Description:
An agricultural area situated between the airport and the villages Ullerup and St. Magleby. Due to the risk of air strikes efforts have been made to limit the presence of birds in the area - gulls, crows and geese mainly. This includes hunting by the local land owners and also by deliberately choosing crops that are not popular with the birds. Today most fields are used to produce lawn grass. Lergravene, marked on the map with orange, has earlier been used to produce clay and also harbouring hangar facilities during WWII. Today it is a thicket area with two permant waterholes and a meadow-like open center in the middle that is maintained by grass-cutting and grassing (probably to a too heavy degree).
INTERESTS:
It is not an area that outsiders tend to use much. Therefore the people you are likely to meet are local horse-riders, joggers or dog-walkers.
Plants:
Early Marsh-Orchid [Kødfarvet Orkide] is common here - at least some years. And Water Avens [Eng-Nellikerod] is a character species covering most of the meadow.
Birds:
Breeding species are of the common openland type, without any being special other than Yellowhammer (E. citrinella) which is now very restricted on the island, but breeds in the fir belt marked on the map. Thruhs Nightingale (L. luscinia) probably breeds every year in the thicket at Lergravene (orange on the map). In winter both Hen Harrier and Rough-legged case be seen. The latter, though, rarely nowadays as it is in decline. Geese, mainly Barnacles but Anser geese too, use the area, but as mentioned above they are often chased away. In the fields along the Yellowhammer-firs both fringilla finches often winter.
Dragonflies:
dryas, puella, pulchellum, cyathigerum, najas, elegans, affinis, cyanea, imperator, depressa, quadrimaculata, cancellatum, flaveolum, sanguineum, vulgatum (16). All species are from the central orange-marked thicket.

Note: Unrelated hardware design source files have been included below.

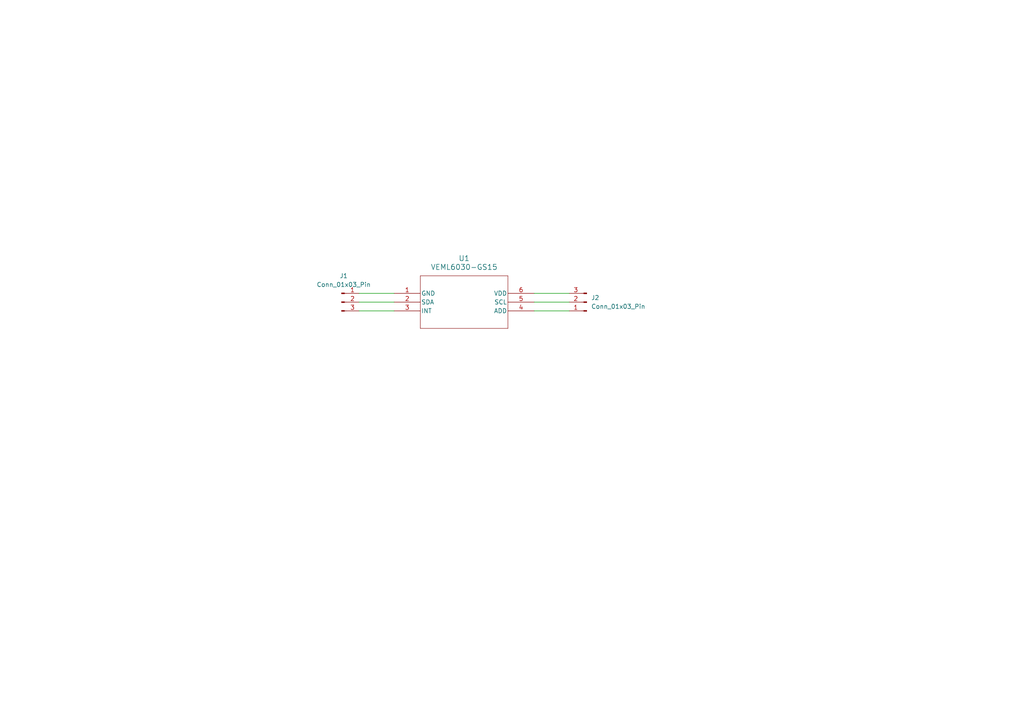
<source format=kicad_sch>
(kicad_sch
	(version 20250114)
	(generator "eeschema")
	(generator_version "9.0")
	(uuid "63d63206-037c-4465-89eb-70ec3a9279f9")
	(paper "A4")
	
	(wire
		(pts
			(xy 154.94 90.17) (xy 165.1 90.17)
		)
		(stroke
			(width 0)
			(type default)
		)
		(uuid "2144be95-a0dc-45ec-8ab4-fa77536d6ed0")
	)
	(wire
		(pts
			(xy 154.94 87.63) (xy 165.1 87.63)
		)
		(stroke
			(width 0)
			(type default)
		)
		(uuid "626fe9f3-c269-4d7c-adae-7dd8352b67ae")
	)
	(wire
		(pts
			(xy 104.14 85.09) (xy 114.3 85.09)
		)
		(stroke
			(width 0)
			(type default)
		)
		(uuid "883b0d9f-6eb3-4623-91c3-f00483983c1e")
	)
	(wire
		(pts
			(xy 104.14 90.17) (xy 114.3 90.17)
		)
		(stroke
			(width 0)
			(type default)
		)
		(uuid "8d7125bc-9655-4577-9107-8c797f09de4e")
	)
	(wire
		(pts
			(xy 104.14 87.63) (xy 114.3 87.63)
		)
		(stroke
			(width 0)
			(type default)
		)
		(uuid "8d864f6a-959c-4b3f-bab9-53cf041fe1c5")
	)
	(wire
		(pts
			(xy 154.94 85.09) (xy 165.1 85.09)
		)
		(stroke
			(width 0)
			(type default)
		)
		(uuid "e454bf39-2db3-4320-88ab-41fe11269f38")
	)
	(symbol
		(lib_id "Connector:Conn_01x03_Pin")
		(at 170.18 87.63 180)
		(unit 1)
		(exclude_from_sim no)
		(in_bom yes)
		(on_board yes)
		(dnp no)
		(fields_autoplaced yes)
		(uuid "1ff2c6d7-cb9a-4c3d-8e4b-f8265752ee7c")
		(property "Reference" "J2"
			(at 171.45 86.3599 0)
			(effects
				(font
					(size 1.27 1.27)
				)
				(justify right)
			)
		)
		(property "Value" "Conn_01x03_Pin"
			(at 171.45 88.8999 0)
			(effects
				(font
					(size 1.27 1.27)
				)
				(justify right)
			)
		)
		(property "Footprint" "Connector_PinHeader_2.54mm:PinHeader_1x03_P2.54mm_Vertical"
			(at 170.18 87.63 0)
			(effects
				(font
					(size 1.27 1.27)
				)
				(hide yes)
			)
		)
		(property "Datasheet" "~"
			(at 170.18 87.63 0)
			(effects
				(font
					(size 1.27 1.27)
				)
				(hide yes)
			)
		)
		(property "Description" "Generic connector, single row, 01x03, script generated"
			(at 170.18 87.63 0)
			(effects
				(font
					(size 1.27 1.27)
				)
				(hide yes)
			)
		)
		(pin "2"
			(uuid "d111e61d-9db0-4598-8622-a021822de341")
		)
		(pin "1"
			(uuid "3006f2e7-bb3f-4ef9-8564-08f2c01f1f9e")
		)
		(pin "3"
			(uuid "79a8531a-6c6b-46c1-aa84-c125ad0f5ed2")
		)
		(instances
			(project ""
				(path "/63d63206-037c-4465-89eb-70ec3a9279f9"
					(reference "J2")
					(unit 1)
				)
			)
		)
	)
	(symbol
		(lib_id "Connector:Conn_01x03_Pin")
		(at 99.06 87.63 0)
		(unit 1)
		(exclude_from_sim no)
		(in_bom yes)
		(on_board yes)
		(dnp no)
		(fields_autoplaced yes)
		(uuid "7043d476-4b91-4c71-89ee-235a3fcc8c41")
		(property "Reference" "J1"
			(at 99.695 80.01 0)
			(effects
				(font
					(size 1.27 1.27)
				)
			)
		)
		(property "Value" "Conn_01x03_Pin"
			(at 99.695 82.55 0)
			(effects
				(font
					(size 1.27 1.27)
				)
			)
		)
		(property "Footprint" "Connector_PinHeader_2.54mm:PinHeader_1x03_P2.54mm_Vertical"
			(at 99.06 87.63 0)
			(effects
				(font
					(size 1.27 1.27)
				)
				(hide yes)
			)
		)
		(property "Datasheet" "~"
			(at 99.06 87.63 0)
			(effects
				(font
					(size 1.27 1.27)
				)
				(hide yes)
			)
		)
		(property "Description" "Generic connector, single row, 01x03, script generated"
			(at 99.06 87.63 0)
			(effects
				(font
					(size 1.27 1.27)
				)
				(hide yes)
			)
		)
		(pin "1"
			(uuid "e90750f3-7def-44c8-a9df-ac5690e375d7")
		)
		(pin "3"
			(uuid "84dadc00-e37c-486d-891b-d0addc0ec480")
		)
		(pin "2"
			(uuid "3024b5b9-0ec5-419a-91b6-b9fb444e435c")
		)
		(instances
			(project ""
				(path "/63d63206-037c-4465-89eb-70ec3a9279f9"
					(reference "J1")
					(unit 1)
				)
			)
		)
	)
	(symbol
		(lib_id "VEML6030:VEML6030-GS15")
		(at 114.3 85.09 0)
		(unit 1)
		(exclude_from_sim no)
		(in_bom yes)
		(on_board yes)
		(dnp no)
		(fields_autoplaced yes)
		(uuid "a81d56eb-d1e1-4aa8-9af4-220ab2e76b17")
		(property "Reference" "U1"
			(at 134.62 74.93 0)
			(effects
				(font
					(size 1.524 1.524)
				)
			)
		)
		(property "Value" "VEML6030-GS15"
			(at 134.62 77.47 0)
			(effects
				(font
					(size 1.524 1.524)
				)
			)
		)
		(property "Footprint" "SMT_030-GS15_VIS"
			(at 114.3 85.09 0)
			(effects
				(font
					(size 1.27 1.27)
					(italic yes)
				)
				(hide yes)
			)
		)
		(property "Datasheet" "https://www.vishay.com/doc?84366"
			(at 114.3 85.09 0)
			(effects
				(font
					(size 1.27 1.27)
					(italic yes)
				)
				(hide yes)
			)
		)
		(property "Description" ""
			(at 114.3 85.09 0)
			(effects
				(font
					(size 1.27 1.27)
				)
				(hide yes)
			)
		)
		(pin "2"
			(uuid "4ff096ca-59d6-4318-82a8-69386156bfbf")
		)
		(pin "1"
			(uuid "a2e6d702-00c7-481b-adce-e0c5d66bdd01")
		)
		(pin "3"
			(uuid "ef0097ab-0ea2-40c8-81c2-82b456f4cf4a")
		)
		(pin "6"
			(uuid "3093529d-9d91-43bd-9905-b29f47db9ca4")
		)
		(pin "5"
			(uuid "c8772958-f29d-411c-87f3-59d0b28bb9ae")
		)
		(pin "4"
			(uuid "2720c9ff-a5ec-474d-9a43-bd848821710e")
		)
		(instances
			(project ""
				(path "/63d63206-037c-4465-89eb-70ec3a9279f9"
					(reference "U1")
					(unit 1)
				)
			)
		)
	)
	(sheet_instances
		(path "/"
			(page "1")
		)
	)
	(embedded_fonts no)
)

</source>
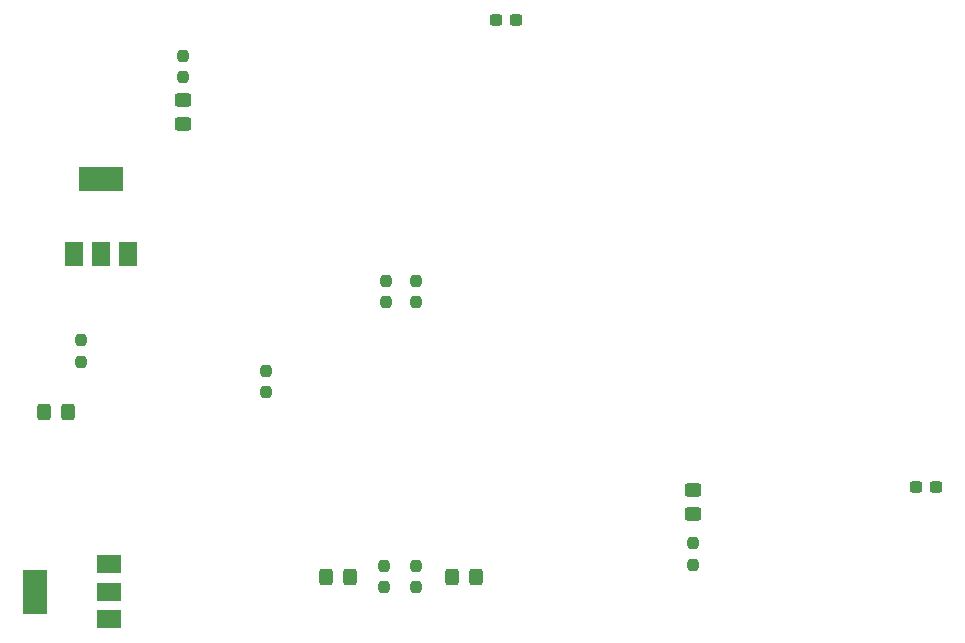
<source format=gbp>
G04 #@! TF.GenerationSoftware,KiCad,Pcbnew,6.0.11-2627ca5db0~126~ubuntu20.04.1*
G04 #@! TF.CreationDate,2023-03-12T13:33:37+01:00*
G04 #@! TF.ProjectId,Bobbycar_wiring,426f6262-7963-4617-925f-776972696e67,rev?*
G04 #@! TF.SameCoordinates,Original*
G04 #@! TF.FileFunction,Paste,Bot*
G04 #@! TF.FilePolarity,Positive*
%FSLAX46Y46*%
G04 Gerber Fmt 4.6, Leading zero omitted, Abs format (unit mm)*
G04 Created by KiCad (PCBNEW 6.0.11-2627ca5db0~126~ubuntu20.04.1) date 2023-03-12 13:33:37*
%MOMM*%
%LPD*%
G01*
G04 APERTURE LIST*
G04 Aperture macros list*
%AMRoundRect*
0 Rectangle with rounded corners*
0 $1 Rounding radius*
0 $2 $3 $4 $5 $6 $7 $8 $9 X,Y pos of 4 corners*
0 Add a 4 corners polygon primitive as box body*
4,1,4,$2,$3,$4,$5,$6,$7,$8,$9,$2,$3,0*
0 Add four circle primitives for the rounded corners*
1,1,$1+$1,$2,$3*
1,1,$1+$1,$4,$5*
1,1,$1+$1,$6,$7*
1,1,$1+$1,$8,$9*
0 Add four rect primitives between the rounded corners*
20,1,$1+$1,$2,$3,$4,$5,0*
20,1,$1+$1,$4,$5,$6,$7,0*
20,1,$1+$1,$6,$7,$8,$9,0*
20,1,$1+$1,$8,$9,$2,$3,0*%
G04 Aperture macros list end*
%ADD10RoundRect,0.237500X-0.300000X-0.237500X0.300000X-0.237500X0.300000X0.237500X-0.300000X0.237500X0*%
%ADD11RoundRect,0.237500X0.237500X-0.250000X0.237500X0.250000X-0.237500X0.250000X-0.237500X-0.250000X0*%
%ADD12R,2.000000X1.500000*%
%ADD13R,2.000000X3.800000*%
%ADD14RoundRect,0.237500X-0.237500X0.250000X-0.237500X-0.250000X0.237500X-0.250000X0.237500X0.250000X0*%
%ADD15R,1.500000X2.000000*%
%ADD16R,3.800000X2.000000*%
%ADD17RoundRect,0.250000X-0.325000X-0.450000X0.325000X-0.450000X0.325000X0.450000X-0.325000X0.450000X0*%
%ADD18RoundRect,0.250000X-0.450000X0.325000X-0.450000X-0.325000X0.450000X-0.325000X0.450000X0.325000X0*%
%ADD19RoundRect,0.250000X0.325000X0.450000X-0.325000X0.450000X-0.325000X-0.450000X0.325000X-0.450000X0*%
%ADD20RoundRect,0.250000X0.450000X-0.325000X0.450000X0.325000X-0.450000X0.325000X-0.450000X-0.325000X0*%
G04 APERTURE END LIST*
D10*
X118972500Y-51963000D03*
X117247500Y-51963000D03*
X152807500Y-91440000D03*
X154532500Y-91440000D03*
D11*
X107950000Y-75842500D03*
X107950000Y-74017500D03*
X110490000Y-99972500D03*
X110490000Y-98147500D03*
D12*
X84520000Y-102630000D03*
X84520000Y-100330000D03*
D13*
X78220000Y-100330000D03*
D12*
X84520000Y-98030000D03*
D14*
X133985000Y-96242500D03*
X133985000Y-98067500D03*
D15*
X86120000Y-71730000D03*
D16*
X83820000Y-65430000D03*
D15*
X83820000Y-71730000D03*
X81520000Y-71730000D03*
D11*
X110490000Y-75842500D03*
X110490000Y-74017500D03*
D14*
X90805000Y-54967500D03*
X90805000Y-56792500D03*
D17*
X113520000Y-99060000D03*
X115570000Y-99060000D03*
D11*
X97790000Y-83462500D03*
X97790000Y-81637500D03*
X107757500Y-99972500D03*
X107757500Y-98147500D03*
D18*
X90805000Y-58665000D03*
X90805000Y-60715000D03*
D19*
X104920000Y-99060000D03*
X102870000Y-99060000D03*
D20*
X133985000Y-93735000D03*
X133985000Y-91685000D03*
D19*
X81035000Y-85090000D03*
X78985000Y-85090000D03*
D11*
X82105000Y-80847224D03*
X82105000Y-79022224D03*
M02*

</source>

The two permanent waterholes are difficult to overlook, but considering the modest size of the area, and the isolated location, I expect that most species breeding here are already on the list. At the SW-corner of the central meadow there is a depression that works as a temporary waterhole. In 2025 affinis was ovipositing here and flaveolum-males were present indicating the level of attraction this locality has on new visitors. However, grassing cattle might be a threat to the larvae as they invade the waterhole to eat the lush vegetation (Kalmus/Sweet Flag) and thereby very likely trample larvae and other living creatures to death.